Building Effective Interdepartmental Relationships: First HR Actions
Form Cross-Hospital Integration Committees
- Multi-disciplinary teams – comprising HR, clinical, and department managers – should be charged with planning and monitoring all aspects of employee integration. This collaborative approach ensures that diverse perspectives are represented, leading to more comprehensive solutions that address operational and human factors critical to a successful merger.
- These committees act as continuous feedback and problem-solving forums, documenting and responding to staff concerns about job role changes, career progression, and workplace conditions (Cerezo-Espinosa de los Monteros et al., 2021; Ilea et al., 2024).
Launch Regular Job Satisfaction Assessments and Transparent Communication
- Deploy a validated, standardized survey at baseline and every 3–6 months to track staff contentment and needs (Ilea et al., 2024). Use this data for real-time interventions.
- Facilitate regular informational meetings and digital updates, ensuring employees have clarity on process milestones, role expectations, and their voice in organizational evolution.
Both measures promote collaboration, surface problems early, and allow for targeted interventions—key factors in preserving job satisfaction and optimizing performance during mergers.
Conclusion
The success of Anchor-Saint Mary’s merger relies on participatory HRM underpinned by transparent communication, adaptive planning, and continuous measurement of staff well-being. HR can facilitate a successful structural integration and sustained performance and morale by engaging employees, addressing cultural and logistical merger challenges, and tracking job satisfaction with validated tools. This evidence-based approach, centered on people and rigorous evaluation, will ensure that patient care and employee well-being remain paramount throughout the merger process.
References
Cerezo-Espinosa de Los Monteros, J., Castro-Torres, A., Gómez-Salgado, J., Fagundo-Rivera, J., Gómez-Salgado, C., & Coronado-Vázquez, V. (2021). Administration of strategic agreements in public hospitals: Considerations to enhance the quality and sustainability of mergers and acquisitions. International Journal of Environmental Research and Public Health, 18(8), 4051.

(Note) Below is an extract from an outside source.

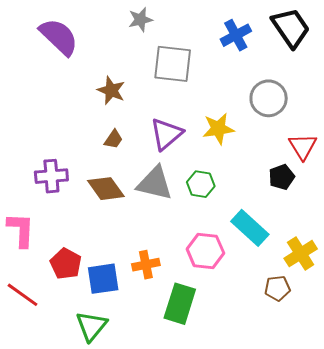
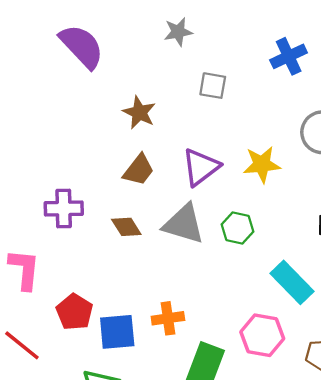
gray square: (173, 64) -> (213, 86), size x0.6
brown trapezoid: (114, 139) -> (139, 170), size x1.4
brown diamond: (106, 189) -> (126, 227), size x0.7
pink hexagon: (205, 251) -> (262, 335), moved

Ilea, C. D. N., Daina, L. G., Manole, F., Daina, M. D., Tirt, D. P., & Popa, A. (2024). The influence of the merger process between two tertiary hospitals in Romania on job satisfaction among staff. Frontiers in Psychology.
Rotea, C. C., Ploscaru, A. N., Bocean, C. G., Vărzaru, A. A., Mangra, M. G., & Mangra, G. I. (2023). The link between HRM practices and performance in healthcare: The mediating role of the organizational change process. Healthcare, 11(9), 1236.
van der Schors, W., Roos, A.-F., Kemp, R., & Varkevisser, M. (2023). Reasons for merging and collaborating in healthcare: Marriage or living apart together? The International Journal of Health Planning and Management, 38(6), 1721–1742.